━━ Extracted material ━━
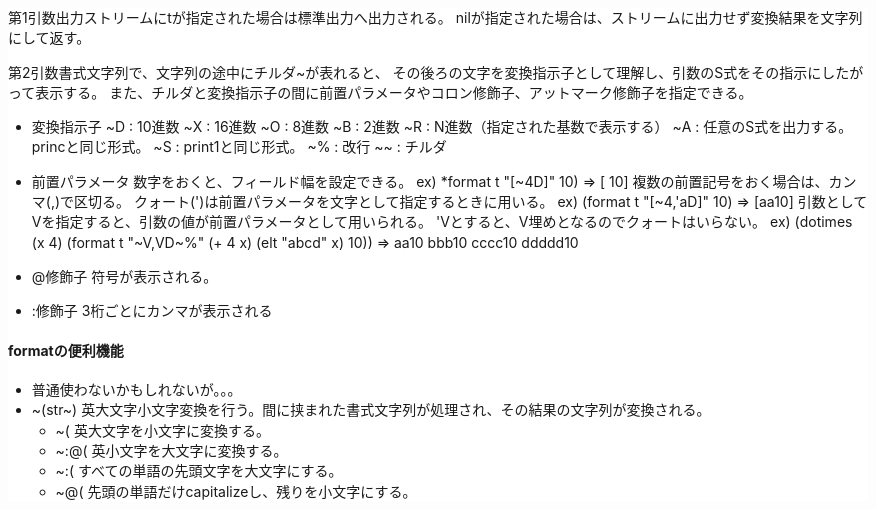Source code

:   第1引数出力ストリームにtが指定された場合は標準出力へ出力される。
  nilが指定された場合は、ストリームに出力せず変換結果を文字列にして返す。
  
  第2引数書式文字列で、文字列の途中にチルダ~が表れると、
  その後ろの文字を変換指示子として理解し、引数のS式をその指示にしたがって表示する。
  また、チルダと変換指示子の間に前置パラメータやコロン修飾子、アットマーク修飾子を指定できる。

- 変換指示子
  ~D : 10進数
  ~X : 16進数
  ~O : 8進数
  ~B : 2進数
  ~R : N進数（指定された基数で表示する）
  ~A : 任意のS式を出力する。princと同じ形式。
  ~S : print1と同じ形式。
  ~% : 改行
  ~~ : チルダ
  
- 前置パラメータ
  数字をおくと、フィールド幅を設定できる。
  ex) *format t "[~4D]" 10)
      ⇒ [  10]
  複数の前置記号をおく場合は、カンマ(,)で区切る。
  クォート(')は前置パラメータを文字として指定するときに用いる。
  ex) (format t "[~4,'aD]" 10)
      ⇒ [aa10]
  引数としてVを指定すると、引数の値が前置パラメータとして用いられる。
  'Vとすると、V埋めとなるのでクォートはいらない。
  ex) (dotimes (x 4)
          (format t "~V,VD~%" (+ 4 x) (elt "abcd" x) 10))
      ⇒ aa10
         bbb10
         cccc10
         ddddd10
- @修飾子
  符号が表示される。
- :修飾子
  3桁ごとにカンマが表示される

#### formatの便利機能
- 
  普通使わないかもしれないが。。。
- ~(str~)
  英大文字小文字変換を行う。間に挟まれた書式文字列が処理され、その結果の文字列が変換される。
  - ~(
    英大文字を小文字に変換する。
  - ~:@(
    英小文字を大文字に変換する。
  - ~:(
    すべての単語の先頭文字を大文字にする。
  - ~@(
    先頭の単語だけcapitalizeし、残りを小文字にする。
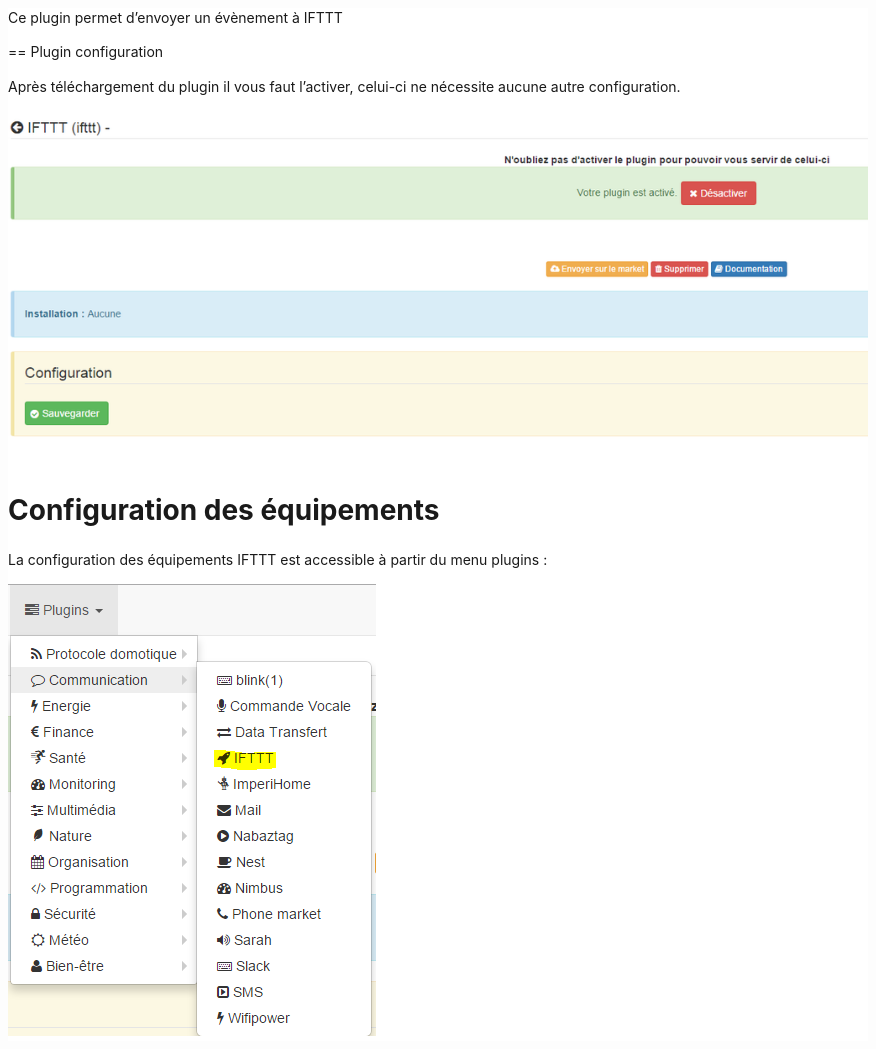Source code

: Ce plugin permet d’envoyer un évènement à IFTTT

== Plugin configuration

Après téléchargement du plugin il vous faut l’activer, celui-ci ne
nécessite aucune autre configuration.

![ifttt7](../images/ifttt7.PNG)

Configuration des équipements 
=============================

La configuration des équipements IFTTT est accessible à partir du menu
plugins :

![ifttt8](../images/ifttt8.PNG)
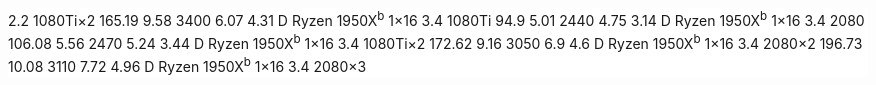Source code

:  <td rowspan="1" colspan="1" style="text-align:center;">2.2</td>
  <td rowspan="1" colspan="1" style="text-align:center;">1080Ti×2</td>
  <td rowspan="1" colspan="1" style="text-align:center;">165.19</td>
  <td rowspan="1" colspan="1" style="text-align:center;">9.58</td>
  <td rowspan="1" colspan="1" style="text-align:center;">3400</td>
  <td rowspan="1" colspan="1" style="text-align:center;">6.07</td>
  <td rowspan="1" colspan="1" style="text-align:center;">4.31</td>
</tr>
<tr>
</tr>
<tr>
  <td rowspan="1" colspan="1" style="text-align:center;">D</td>
  <td rowspan="1" colspan="1" style="text-align:center;">Ryzen 1950X<sup>b</sup></td>
  <td rowspan="1" colspan="1" style="text-align:center;">1×16</td>
  <td rowspan="1" colspan="1" style="text-align:center;">3.4</td>
  <td rowspan="1" colspan="1" style="text-align:center;">1080Ti</td>
  <td rowspan="1" colspan="1" style="text-align:center;">94.9</td>
  <td rowspan="1" colspan="1" style="text-align:center;">5.01</td>
  <td rowspan="1" colspan="1" style="text-align:center;">2440</td>
  <td rowspan="1" colspan="1" style="text-align:center;">4.75</td>
  <td rowspan="1" colspan="1" style="text-align:center;">3.14</td>
</tr>
<tr>
  <td rowspan="1" colspan="1" style="text-align:center;">D</td>
  <td rowspan="1" colspan="1" style="text-align:center;">Ryzen 1950X<sup>b</sup></td>
  <td rowspan="1" colspan="1" style="text-align:center;">1×16</td>
  <td rowspan="1" colspan="1" style="text-align:center;">3.4</td>
  <td rowspan="1" colspan="1" style="text-align:center;">2080</td>
  <td rowspan="1" colspan="1" style="text-align:center;">106.08</td>
  <td rowspan="1" colspan="1" style="text-align:center;">5.56</td>
  <td rowspan="1" colspan="1" style="text-align:center;">2470</td>
  <td rowspan="1" colspan="1" style="text-align:center;">5.24</td>
  <td rowspan="1" colspan="1" style="text-align:center;">3.44</td>
</tr>
<tr>
  <td rowspan="1" colspan="1" style="text-align:center;">D</td>
  <td rowspan="1" colspan="1" style="text-align:center;">Ryzen 1950X<sup>b</sup></td>
  <td rowspan="1" colspan="1" style="text-align:center;">1×16</td>
  <td rowspan="1" colspan="1" style="text-align:center;">3.4</td>
  <td rowspan="1" colspan="1" style="text-align:center;">1080Ti×2</td>
  <td rowspan="1" colspan="1" style="text-align:center;">172.62</td>
  <td rowspan="1" colspan="1" style="text-align:center;">9.16</td>
  <td rowspan="1" colspan="1" style="text-align:center;">3050</td>
  <td rowspan="1" colspan="1" style="text-align:center;">6.9</td>
  <td rowspan="1" colspan="1" style="text-align:center;">4.6</td>
</tr>
<tr>
  <td rowspan="1" colspan="1" style="text-align:center;">D</td>
  <td rowspan="1" colspan="1" style="text-align:center;">Ryzen 1950X<sup>b</sup></td>
  <td rowspan="1" colspan="1" style="text-align:center;">1×16</td>
  <td rowspan="1" colspan="1" style="text-align:center;">3.4</td>
  <td rowspan="1" colspan="1" style="text-align:center;">2080×2</td>
  <td rowspan="1" colspan="1" style="text-align:center;">196.73</td>
  <td rowspan="1" colspan="1" style="text-align:center;">10.08</td>
  <td rowspan="1" colspan="1" style="text-align:center;">3110</td>
  <td rowspan="1" colspan="1" style="text-align:center;">7.72</td>
  <td rowspan="1" colspan="1" style="text-align:center;">4.96</td>
</tr>
<tr>
  <td rowspan="1" colspan="1" style="text-align:center;">D</td>
  <td rowspan="1" colspan="1" style="text-align:center;">Ryzen 1950X<sup>b</sup></td>
  <td rowspan="1" colspan="1" style="text-align:center;">1×16</td>
  <td rowspan="1" colspan="1" style="text-align:center;">3.4</td>
  <td rowspan="1" colspan="1" style="text-align:center;">2080×3</td>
━━━
§ Task brief
Identify every line in the data above that contains the word "équipements", and copy each such line in full.

§ Solved exercise
Configuration des équipements 
La configuration des équipements IFTTT est accessible à partir du menu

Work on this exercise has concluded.